*Excerpt provided*.
DR Somkid Jatusripitak and Pansak Winyarat are a strange duo. And if you add Dr Suvarn Valaisathien, you hardly get a combination for a Tchaikovskian troika.

Yet the marketing man, the newsman, and the taxman form the nucleus of an inner circle of supporters for Dr Thaksin Shinawatra, the telecom tycoon and leader of the Thai Rak Thai Party. As founding party members, Somkid, Pansak and Suvarn have been playing an influential role in shaping the economic policy of the cash-rich party, which is trying to place the entrepreneurial class at the heart of the party's platform.

This agenda, if pursued sincerely, amounts to a political redefinition, a complete antithesis to letting the elite class collapse - the class that had ruled over the Thai economy over the past three decades until 1997. It is fair to say that the pre-crisis Thai economy was virtually dominated by 40-50 Chinese-Thai families controlling banking, manufacturing, trade, commerce and services.

On the surface, it seems that the elite Chinese-Thai families were wiped out by the financial crisis over the past three years. Yet the lax legal system and the misguided government policies ignoring moral hazard have allowed the elite class to transform most of their debts into government debts, while they have managed to retain a big portion of their wealth.

The prevalence of the non-payment culture has caused government debt to skyrocket to be the equivalent of almost 40 per cent of gross domestic product. The debt was largely incurred from the necessary evil of bailing out the banking system with taxpayers' money. The public debt may peak at 60 per cent of the country's output down the road. In short, most of the financial damage from the economic crisis is turning up on the government's books!

If a sphinx were to rise from the ashes of the Thai economy, it would represent Thai entrepreneurs who had been left out in the cold during the economic bubble. This is the message that Somkid, Pansak and Suvarn are telling Thaksin so that he can put it across during the upcoming campaign. Thaksin, who is eyeing the premiership, has survived the economic crisis unscathed to emerge as the 50-billion-baht man. Is Thailand ready for a billionaire prime minister, who can literally lay his gold coins from Sanam Luang down the Rachadamnern Road to the top of the Golden Mount?

Somkid, an aide to Dr Thanong Bidaya when he was finance minister, is a marketing man by profession. He aspires to academic excellence. His thinking is greatly influenced by Prof Michael Potter's "Competitiveness of Nations". He has been focusing most of his academic endeavours on how to improve the management and competitiveness of businesses and the country.

Somkid is cool and gentle, unlike his abrasive older brother Dr Som Jatusripitak, a former president of Siam City Bank and a former commerce minister. Som, now implicated in a loan scandal, was also strong in marketing before moving on to banking. In the meantime, Somkid is also more expressive than his brother with his systematic thinking, which at times borders on the academic.

*Jobs*.
a - Swap "antithesis" for "opposite" and write out the article on Thaksin's economic advisers between "This agenda, if" and "commerce and services.", inclusive.
b - Continue the article on Thaksin's economic advisers, picking up after its final sentence.

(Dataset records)

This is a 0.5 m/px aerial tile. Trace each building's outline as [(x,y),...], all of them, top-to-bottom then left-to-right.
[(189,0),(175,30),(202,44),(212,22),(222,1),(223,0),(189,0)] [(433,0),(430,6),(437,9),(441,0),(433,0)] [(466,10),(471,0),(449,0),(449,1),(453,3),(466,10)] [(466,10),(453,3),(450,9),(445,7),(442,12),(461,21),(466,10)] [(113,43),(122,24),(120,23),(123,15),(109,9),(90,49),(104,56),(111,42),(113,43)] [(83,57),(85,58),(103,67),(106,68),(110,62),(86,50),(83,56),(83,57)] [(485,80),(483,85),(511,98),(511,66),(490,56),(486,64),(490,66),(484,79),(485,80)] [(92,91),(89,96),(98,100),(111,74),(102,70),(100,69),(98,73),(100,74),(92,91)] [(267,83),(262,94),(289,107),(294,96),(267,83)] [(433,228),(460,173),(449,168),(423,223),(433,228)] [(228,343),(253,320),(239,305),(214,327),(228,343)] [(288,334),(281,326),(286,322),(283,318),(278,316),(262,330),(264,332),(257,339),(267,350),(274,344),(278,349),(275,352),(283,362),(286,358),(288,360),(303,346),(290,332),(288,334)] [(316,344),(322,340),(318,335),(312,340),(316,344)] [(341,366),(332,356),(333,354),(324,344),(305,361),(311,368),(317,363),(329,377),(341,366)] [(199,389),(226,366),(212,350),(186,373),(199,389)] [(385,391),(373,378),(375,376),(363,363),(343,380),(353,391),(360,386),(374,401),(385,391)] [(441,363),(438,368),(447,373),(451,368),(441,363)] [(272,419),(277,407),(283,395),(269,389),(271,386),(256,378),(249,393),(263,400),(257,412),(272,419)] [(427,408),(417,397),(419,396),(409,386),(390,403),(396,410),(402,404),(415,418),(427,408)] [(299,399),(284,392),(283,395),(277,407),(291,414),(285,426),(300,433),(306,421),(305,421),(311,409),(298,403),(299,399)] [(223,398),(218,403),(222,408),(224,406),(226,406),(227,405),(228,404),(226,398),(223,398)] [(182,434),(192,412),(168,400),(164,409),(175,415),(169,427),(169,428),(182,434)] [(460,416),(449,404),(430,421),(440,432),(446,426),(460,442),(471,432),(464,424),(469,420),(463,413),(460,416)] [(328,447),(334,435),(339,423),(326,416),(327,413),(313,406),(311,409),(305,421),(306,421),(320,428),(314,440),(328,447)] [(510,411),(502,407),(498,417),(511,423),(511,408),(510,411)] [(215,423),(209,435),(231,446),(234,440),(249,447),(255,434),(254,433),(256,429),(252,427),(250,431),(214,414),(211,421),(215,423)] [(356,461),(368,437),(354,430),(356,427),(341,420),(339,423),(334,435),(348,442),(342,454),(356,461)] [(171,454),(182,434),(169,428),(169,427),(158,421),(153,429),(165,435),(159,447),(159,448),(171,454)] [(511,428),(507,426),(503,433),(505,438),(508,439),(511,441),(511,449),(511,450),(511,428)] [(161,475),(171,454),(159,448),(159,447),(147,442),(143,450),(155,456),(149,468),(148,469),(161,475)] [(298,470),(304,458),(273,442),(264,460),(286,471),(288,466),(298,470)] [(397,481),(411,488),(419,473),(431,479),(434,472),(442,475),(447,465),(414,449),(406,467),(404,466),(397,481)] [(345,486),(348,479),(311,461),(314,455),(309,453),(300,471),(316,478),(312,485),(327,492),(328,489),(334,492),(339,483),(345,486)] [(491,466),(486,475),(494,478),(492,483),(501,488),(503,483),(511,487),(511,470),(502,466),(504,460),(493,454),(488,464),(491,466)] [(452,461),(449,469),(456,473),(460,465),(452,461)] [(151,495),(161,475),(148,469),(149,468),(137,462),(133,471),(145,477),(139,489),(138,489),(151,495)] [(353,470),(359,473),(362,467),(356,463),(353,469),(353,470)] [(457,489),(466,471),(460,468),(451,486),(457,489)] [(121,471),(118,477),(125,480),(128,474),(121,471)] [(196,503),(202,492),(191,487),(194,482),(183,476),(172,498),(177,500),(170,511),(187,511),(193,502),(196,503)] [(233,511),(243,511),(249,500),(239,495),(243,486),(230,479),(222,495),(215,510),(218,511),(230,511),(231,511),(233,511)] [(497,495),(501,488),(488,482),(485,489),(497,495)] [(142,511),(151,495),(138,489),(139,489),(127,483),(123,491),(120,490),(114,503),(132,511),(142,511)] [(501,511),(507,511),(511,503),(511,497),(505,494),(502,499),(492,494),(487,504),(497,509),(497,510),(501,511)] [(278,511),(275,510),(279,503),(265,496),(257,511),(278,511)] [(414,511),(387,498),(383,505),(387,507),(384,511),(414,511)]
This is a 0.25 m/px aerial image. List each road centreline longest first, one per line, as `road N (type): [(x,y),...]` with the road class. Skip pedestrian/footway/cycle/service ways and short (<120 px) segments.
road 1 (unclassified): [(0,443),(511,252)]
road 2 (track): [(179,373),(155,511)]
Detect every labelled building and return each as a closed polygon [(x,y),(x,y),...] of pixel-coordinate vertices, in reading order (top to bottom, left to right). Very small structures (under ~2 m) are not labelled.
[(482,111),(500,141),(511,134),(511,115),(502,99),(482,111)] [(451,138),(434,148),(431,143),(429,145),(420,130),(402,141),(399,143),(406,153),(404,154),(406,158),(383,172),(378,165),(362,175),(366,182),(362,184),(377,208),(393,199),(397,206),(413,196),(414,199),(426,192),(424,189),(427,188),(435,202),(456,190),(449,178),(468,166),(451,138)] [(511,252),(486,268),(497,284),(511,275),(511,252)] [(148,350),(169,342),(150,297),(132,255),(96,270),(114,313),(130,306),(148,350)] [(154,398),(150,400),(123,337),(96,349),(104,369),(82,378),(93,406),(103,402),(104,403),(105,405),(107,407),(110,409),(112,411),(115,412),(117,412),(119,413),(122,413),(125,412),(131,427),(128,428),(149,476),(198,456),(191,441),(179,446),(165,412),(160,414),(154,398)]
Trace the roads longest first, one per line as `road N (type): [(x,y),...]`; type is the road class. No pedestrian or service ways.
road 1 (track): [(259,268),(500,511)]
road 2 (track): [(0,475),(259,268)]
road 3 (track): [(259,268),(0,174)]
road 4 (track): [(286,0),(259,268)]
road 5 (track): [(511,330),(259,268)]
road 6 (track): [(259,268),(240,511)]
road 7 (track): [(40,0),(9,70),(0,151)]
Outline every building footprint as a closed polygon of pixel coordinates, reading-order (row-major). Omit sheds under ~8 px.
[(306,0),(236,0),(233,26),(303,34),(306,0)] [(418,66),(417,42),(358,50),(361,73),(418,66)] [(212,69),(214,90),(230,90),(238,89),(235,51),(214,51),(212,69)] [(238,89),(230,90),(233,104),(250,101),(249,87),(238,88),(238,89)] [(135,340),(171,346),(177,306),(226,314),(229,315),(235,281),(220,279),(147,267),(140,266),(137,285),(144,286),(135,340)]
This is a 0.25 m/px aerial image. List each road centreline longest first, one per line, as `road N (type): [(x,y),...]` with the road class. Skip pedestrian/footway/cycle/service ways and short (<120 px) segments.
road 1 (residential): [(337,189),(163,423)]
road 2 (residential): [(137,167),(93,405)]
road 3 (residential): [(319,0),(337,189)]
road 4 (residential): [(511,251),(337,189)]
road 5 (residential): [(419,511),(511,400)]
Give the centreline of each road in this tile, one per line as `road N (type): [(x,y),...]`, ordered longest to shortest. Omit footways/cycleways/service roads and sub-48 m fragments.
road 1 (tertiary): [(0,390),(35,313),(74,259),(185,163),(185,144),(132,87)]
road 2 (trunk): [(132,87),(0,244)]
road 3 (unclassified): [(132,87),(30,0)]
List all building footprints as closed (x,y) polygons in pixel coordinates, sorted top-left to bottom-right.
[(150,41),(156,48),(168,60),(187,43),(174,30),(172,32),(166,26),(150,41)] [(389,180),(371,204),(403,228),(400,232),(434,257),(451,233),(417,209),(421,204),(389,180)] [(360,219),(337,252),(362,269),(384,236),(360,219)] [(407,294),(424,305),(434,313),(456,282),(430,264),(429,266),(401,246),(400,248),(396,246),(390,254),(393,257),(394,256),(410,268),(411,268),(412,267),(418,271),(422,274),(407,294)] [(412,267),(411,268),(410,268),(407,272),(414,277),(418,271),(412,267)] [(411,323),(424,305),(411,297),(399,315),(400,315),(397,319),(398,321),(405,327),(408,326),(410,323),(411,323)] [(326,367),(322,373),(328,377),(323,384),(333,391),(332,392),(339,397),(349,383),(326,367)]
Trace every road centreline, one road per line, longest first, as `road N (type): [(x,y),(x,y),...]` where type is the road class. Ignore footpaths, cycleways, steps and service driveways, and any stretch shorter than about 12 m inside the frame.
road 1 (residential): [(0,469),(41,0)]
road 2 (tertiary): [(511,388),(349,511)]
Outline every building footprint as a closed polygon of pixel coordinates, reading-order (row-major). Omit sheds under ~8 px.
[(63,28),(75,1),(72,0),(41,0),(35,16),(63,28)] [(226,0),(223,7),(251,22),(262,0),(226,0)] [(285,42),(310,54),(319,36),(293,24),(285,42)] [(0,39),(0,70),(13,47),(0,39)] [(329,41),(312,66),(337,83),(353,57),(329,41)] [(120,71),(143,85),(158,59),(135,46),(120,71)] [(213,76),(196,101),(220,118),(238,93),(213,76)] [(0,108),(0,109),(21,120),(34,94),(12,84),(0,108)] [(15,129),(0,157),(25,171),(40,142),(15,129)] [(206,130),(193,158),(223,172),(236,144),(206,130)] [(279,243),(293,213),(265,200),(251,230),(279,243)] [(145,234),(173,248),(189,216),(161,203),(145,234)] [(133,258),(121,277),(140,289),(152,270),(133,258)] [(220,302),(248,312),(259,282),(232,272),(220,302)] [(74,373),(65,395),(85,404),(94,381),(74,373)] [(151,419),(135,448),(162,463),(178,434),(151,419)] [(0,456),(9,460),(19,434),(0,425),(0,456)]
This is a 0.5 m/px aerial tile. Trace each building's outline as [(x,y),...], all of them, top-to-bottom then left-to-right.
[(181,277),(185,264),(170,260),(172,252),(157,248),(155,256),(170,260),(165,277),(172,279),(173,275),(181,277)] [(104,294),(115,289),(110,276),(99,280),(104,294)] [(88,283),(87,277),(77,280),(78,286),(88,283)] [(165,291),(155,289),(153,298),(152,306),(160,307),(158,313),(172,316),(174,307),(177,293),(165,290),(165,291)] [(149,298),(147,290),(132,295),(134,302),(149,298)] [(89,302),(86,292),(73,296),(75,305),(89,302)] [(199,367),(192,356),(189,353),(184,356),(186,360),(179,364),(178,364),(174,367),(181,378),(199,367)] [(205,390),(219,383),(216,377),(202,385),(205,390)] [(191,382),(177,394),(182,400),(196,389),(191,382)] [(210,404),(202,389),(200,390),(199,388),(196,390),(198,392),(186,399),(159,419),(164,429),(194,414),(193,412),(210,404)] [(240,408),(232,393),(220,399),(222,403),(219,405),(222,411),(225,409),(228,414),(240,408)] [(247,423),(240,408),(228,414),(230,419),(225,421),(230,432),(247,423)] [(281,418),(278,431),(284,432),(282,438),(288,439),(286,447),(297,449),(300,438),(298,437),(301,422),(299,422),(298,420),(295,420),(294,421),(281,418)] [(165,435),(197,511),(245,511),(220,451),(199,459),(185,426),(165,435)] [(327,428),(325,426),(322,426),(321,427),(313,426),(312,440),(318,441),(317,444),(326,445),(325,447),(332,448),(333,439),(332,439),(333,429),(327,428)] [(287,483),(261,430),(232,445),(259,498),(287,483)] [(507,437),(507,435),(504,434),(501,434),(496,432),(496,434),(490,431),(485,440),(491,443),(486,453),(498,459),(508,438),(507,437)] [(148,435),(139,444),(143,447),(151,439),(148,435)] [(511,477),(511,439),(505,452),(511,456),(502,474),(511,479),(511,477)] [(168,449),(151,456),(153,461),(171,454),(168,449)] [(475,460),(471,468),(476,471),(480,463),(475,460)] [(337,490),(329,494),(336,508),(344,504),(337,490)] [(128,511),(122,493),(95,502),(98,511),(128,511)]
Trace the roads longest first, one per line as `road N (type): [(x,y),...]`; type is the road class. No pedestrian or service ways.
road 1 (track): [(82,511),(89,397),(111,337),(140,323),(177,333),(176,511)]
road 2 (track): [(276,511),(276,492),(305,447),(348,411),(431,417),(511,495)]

*The replies*.
a -
This agenda, if pursued sincerely, amounts to a political redefinition, a complete opposite to letting the elite class collapse - the class that had ruled over the Thai economy over the past three decades until 1997. It is fair to say that the pre-crisis Thai economy was virtually dominated by 40-50 Chinese-Thai families controlling banking, manufacturing, trade, commerce and services.

b -
Somkit says he will be content enough if, even without receiving any political reward, he succeeds in pushing forward his grand idea behind the transformation of Thailand into an entrepreneur-driven economy. The present government, he argues, has not moved fast enough in going to the rescue of the real sector because it has been preoccupied with the shaky financial system.

But he admits that his grand plan would not deviate significantly from the structural reforms devised by Finance Minister Tarrin Nimmanahaeminda. The main difference is that the Thai Rak Thai will have a clearer platform on salvaging the real sector and reviving small and medium scale enterprises.

In short, the way ahead for Thailand is to open up a variety of niches for SMEs invigorated by the entrepreneurial spirit. Small, flexible and innovative, SMEs will become the backbone of the new Thai economy, capable of sailing through the stock market and financial turbulence in the age of globalisation.

Somkid says the Thai Rak Thai is the first party to pick up the SME slogan as a way to point the Thai economy in a fresh direction. Later on, the Chat Pattana Party also started using the SME mantra in most of its political messages. Suwat Liptapanlop, the Industry Minister and Chat Pattana secretary-general, in particular, has been scrambling hard for money to rejuvenate local SMEs, presently hard hit by the liquidity crisis. Banks have contracted their lending for 15 months in a row, dealing a blow to the Thai SMEs.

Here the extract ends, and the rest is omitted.